Naomi Extra is a freelance writer, poet, and doctoral candidate in American Studies at Rutgers University-Newark. In both her creative and scholarly work she explores the themes of agency and pleasure in the lives of Black women and girls. She has been awarded fellowships by Cave Canem, Jack Jones Literary Arts, the Andrew W. Mellon Foundation, Crescendo Literary, and the African American Intellectual History Society. Her writing has appeared in Glamour, Zora, Ms. Magazine Blog, Lit Hub, The BreakBeat Poets Vol. 2: Black Girl Magic, The Rumpus, and elsewhere. Her poetry manuscript entitled Ratchet Supreme was selected by Tiana Clark as the winner of the 2019 BOAAT Chapbook Prize.

Noelle Lorraine Williams lives and works in Newark, NJ. She is a graduate of the New School for Social Research and Rutgers University Newark. As a public humanities specialist, artist, researcher and curator, her work examines the ways African Americans utilize culture to re-imagine liberation in the United States. She has exhibited  and lectured at the Newark Museum, The African American Museum in Philadelphia, Jersey City Museum, Skylight Gallery in Brooklyn and Cue Art in Manhattan. Her work as an artist and curator has been reviewed in the Star-Ledger as a part of their profile on “The Newark School”, New York Times, ArtNews, and other publications.Last year, the exhibition she curated at The Newark Public Library “Radical Women” was the recipient of the Giles R. Wright Award for contributions to African American History in NJ. She recently received the Creative Catalyst Grant from the City of Newark administered by Newark Arts.
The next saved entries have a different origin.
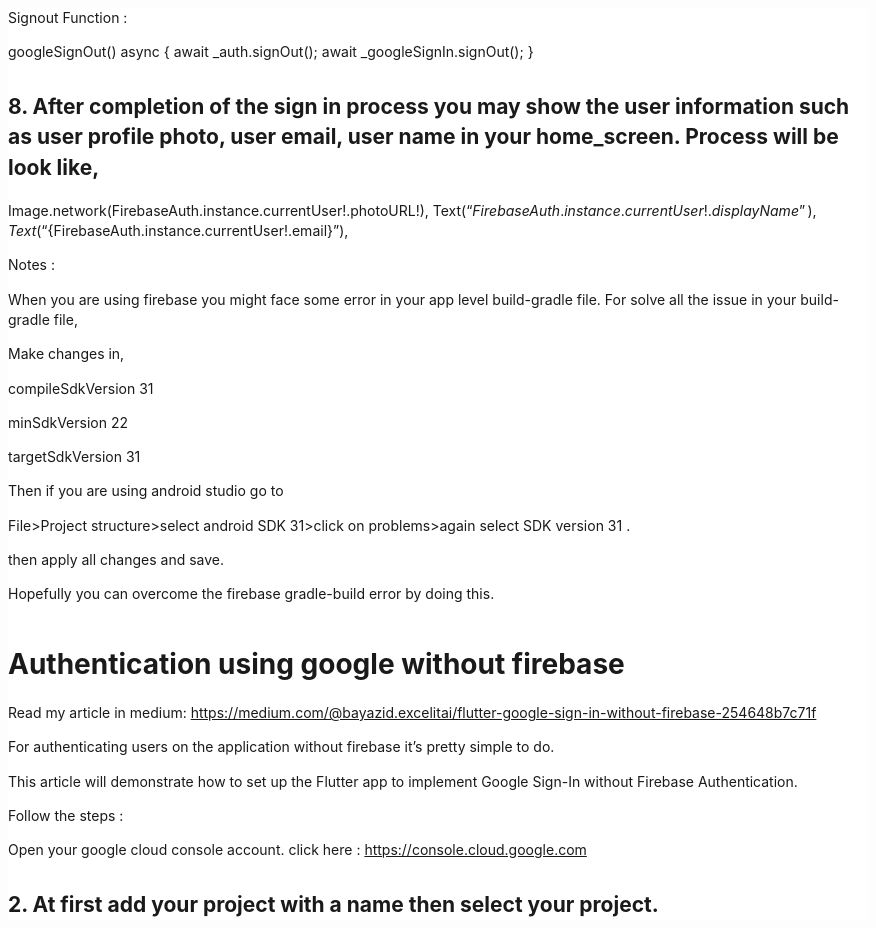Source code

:Signout Function :

googleSignOut() async {
await _auth.signOut();
await _googleSignIn.signOut();
}

## 8. After completion of the sign in process you may show the user information such as user profile photo, user email, user name in your home_screen. Process will be look like,

Image.network(FirebaseAuth.instance.currentUser!.photoURL!),
Text(“${FirebaseAuth.instance.currentUser!.displayName}”),
Text(“${FirebaseAuth.instance.currentUser!.email}”),

Notes :

When you are using firebase you might face some error in your app level build-gradle file. For solve all the issue in your build-gradle file,

Make changes in,

compileSdkVersion 31

minSdkVersion 22

targetSdkVersion 31

Then if you are using android studio go to

File>Project structure>select android SDK 31>click on problems>again select SDK version 31 .

then apply all changes and save.

Hopefully you can overcome the firebase gradle-build error by doing this.






# Authentication using google without firebase

Read my article in medium:
https://medium.com/@bayazid.excelitai/flutter-google-sign-in-without-firebase-254648b7c71f

For authenticating users on the application without firebase it’s pretty simple to do.

This article will demonstrate how to set up the Flutter app to implement Google Sign-In without Firebase Authentication.

Follow the steps :

Open your google cloud console account.
click here : https://console.cloud.google.com

## 2. At first add your project with a name then select your project.
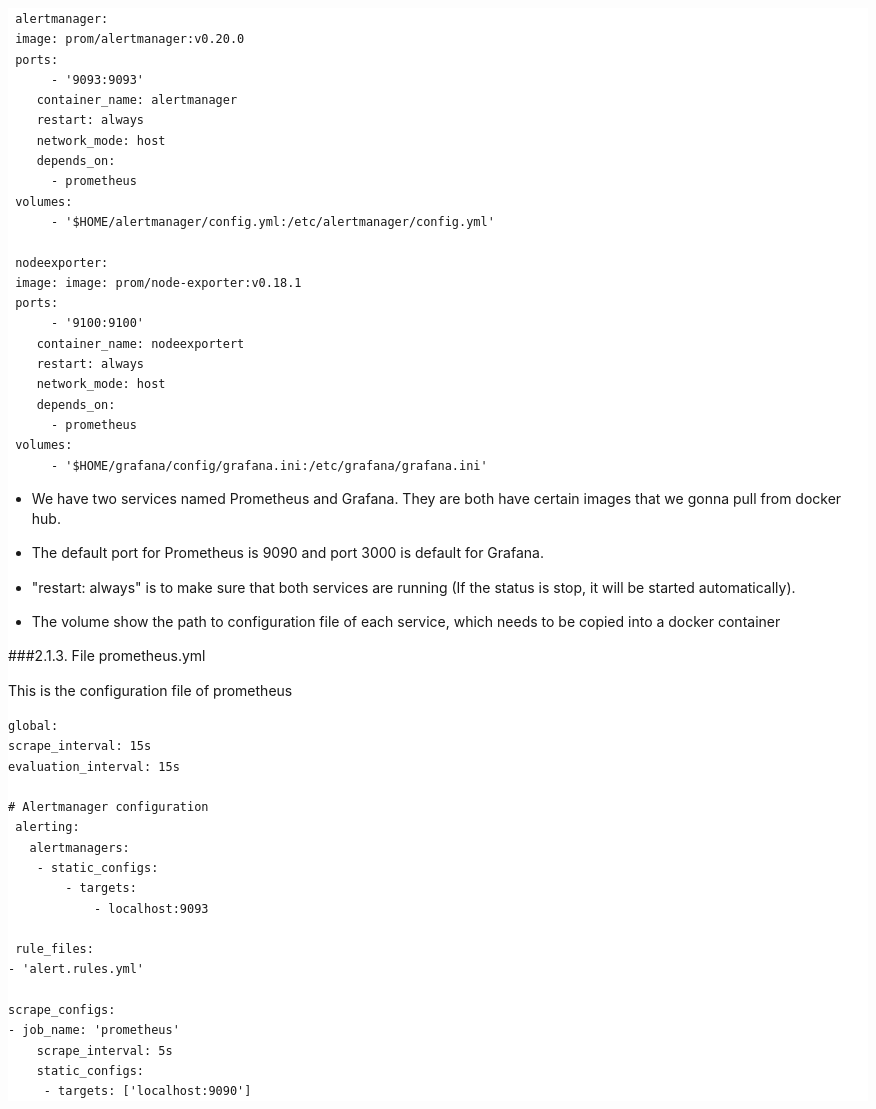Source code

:     alertmanager:
     image: prom/alertmanager:v0.20.0
     ports:
          - '9093:9093'
        container_name: alertmanager
        restart: always
        network_mode: host
        depends_on:
          - prometheus
     volumes:
          - '$HOME/alertmanager/config.yml:/etc/alertmanager/config.yml'
 
     nodeexporter:
     image: image: prom/node-exporter:v0.18.1
     ports:
          - '9100:9100'
        container_name: nodeexportert
        restart: always
        network_mode: host
        depends_on:
          - prometheus
     volumes:
          - '$HOME/grafana/config/grafana.ini:/etc/grafana/grafana.ini'
          
- We have two services named Prometheus and  Grafana. They are both have certain images that we gonna pull from docker hub.

- The default port for Prometheus is 9090 and port 3000 is default for Grafana.

- "restart: always" is to make sure that both services are running (If the status is stop, it will be started automatically).

- The volume show the path to configuration file of each service, which needs to be copied into a docker container 

 ###2.1.3. File prometheus.yml
    
   This is the configuration file of prometheus
    
    global:
    scrape_interval: 15s 
    evaluation_interval: 15s 
 
    # Alertmanager configuration
     alerting:
       alertmanagers:
        - static_configs:
            - targets:
                - localhost:9093

     rule_files:
    - 'alert.rules.yml'

    scrape_configs: 
    - job_name: 'prometheus'
        scrape_interval: 5s
        static_configs:
         - targets: ['localhost:9090']
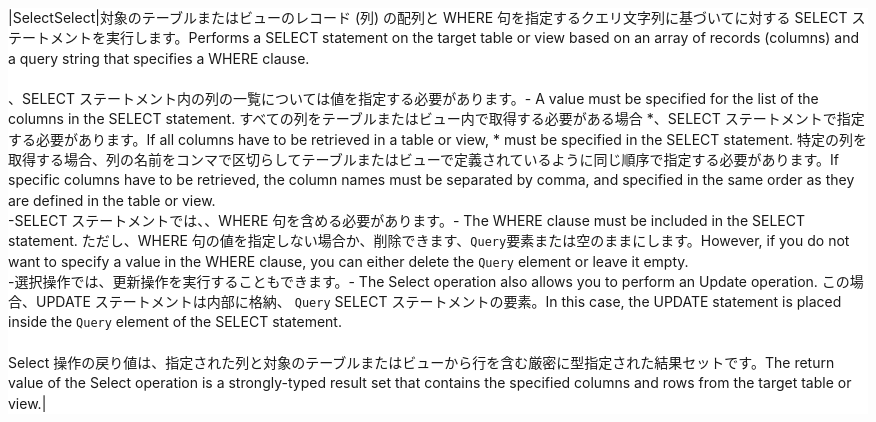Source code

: |<span data-ttu-id="6f3ad-125">Select</span><span class="sxs-lookup"><span data-stu-id="6f3ad-125">Select</span></span>|<span data-ttu-id="6f3ad-126">対象のテーブルまたはビューのレコード (列) の配列と WHERE 句を指定するクエリ文字列に基づいてに対する SELECT ステートメントを実行します。</span><span class="sxs-lookup"><span data-stu-id="6f3ad-126">Performs a SELECT statement on the target table or view based on an array of records (columns) and a query string that specifies a WHERE clause.</span></span><br /><br /> <span data-ttu-id="6f3ad-127">、SELECT ステートメント内の列の一覧については値を指定する必要があります。</span><span class="sxs-lookup"><span data-stu-id="6f3ad-127">-   A value must be specified for the list of the columns in the SELECT statement.</span></span> <span data-ttu-id="6f3ad-128">すべての列をテーブルまたはビュー内で取得する必要がある場合 *、SELECT ステートメントで指定する必要があります。</span><span class="sxs-lookup"><span data-stu-id="6f3ad-128">If all columns have to be retrieved in a table or view, * must be specified in the SELECT statement.</span></span> <span data-ttu-id="6f3ad-129">特定の列を取得する場合、列の名前をコンマで区切らしてテーブルまたはビューで定義されているように同じ順序で指定する必要があります。</span><span class="sxs-lookup"><span data-stu-id="6f3ad-129">If specific columns have to be retrieved, the column names must be separated by comma, and specified in the same order as they are defined in the table or view.</span></span><br /><span data-ttu-id="6f3ad-130">-SELECT ステートメントでは、、WHERE 句を含める必要があります。</span><span class="sxs-lookup"><span data-stu-id="6f3ad-130">-   The WHERE clause must be included in the SELECT statement.</span></span> <span data-ttu-id="6f3ad-131">ただし、WHERE 句の値を指定しない場合か、削除できます、`Query`要素または空のままにします。</span><span class="sxs-lookup"><span data-stu-id="6f3ad-131">However, if you do not want to specify a value in the WHERE clause, you can either delete the `Query` element or leave it empty.</span></span><br /><span data-ttu-id="6f3ad-132">-選択操作では、更新操作を実行することもできます。</span><span class="sxs-lookup"><span data-stu-id="6f3ad-132">-   The Select operation also allows you to perform an Update operation.</span></span> <span data-ttu-id="6f3ad-133">この場合、UPDATE ステートメントは内部に格納、 `Query` SELECT ステートメントの要素。</span><span class="sxs-lookup"><span data-stu-id="6f3ad-133">In this case, the UPDATE statement is placed inside the `Query` element of the SELECT statement.</span></span><br /><br /> <span data-ttu-id="6f3ad-134">Select 操作の戻り値は、指定された列と対象のテーブルまたはビューから行を含む厳密に型指定された結果セットです。</span><span class="sxs-lookup"><span data-stu-id="6f3ad-134">The return value of the Select operation is a strongly-typed result set that contains the specified columns and rows from the target table or view.</span></span>|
She is also a recipient of the 2021 Individual Artist Fellowship Award for Crafts from the New Jersey State Council on the Arts. She currently continues to make art, curate, teach and write about history, African American women’s lives and liberated communities in the United States.  Please visit her current project “Black Power! 19th Century” at Externalwww.blackpower19thcentury.com.

Beryl Satter is Professor of History at Rutgers University-Newark.  Her book Family Properties: Race, Real Estate, and the Exploitation of Black Urban America (2009) won the Organization of American Historians’ Liberty Legacy Award for best book in civil rights history and the Jewish Book Council’s National Jewish Book Award in History.  She is a cofounder, with Darnell Moore and Christina Strasburger, of the Queer Newark Oral History Project. She won a Guggenheim Memorial Fellowship in 2015 and was selected as an Andrew Carnegie Fellow in 2016.  The Tenth Anniversary edition of Family Properties will be released in May 2020.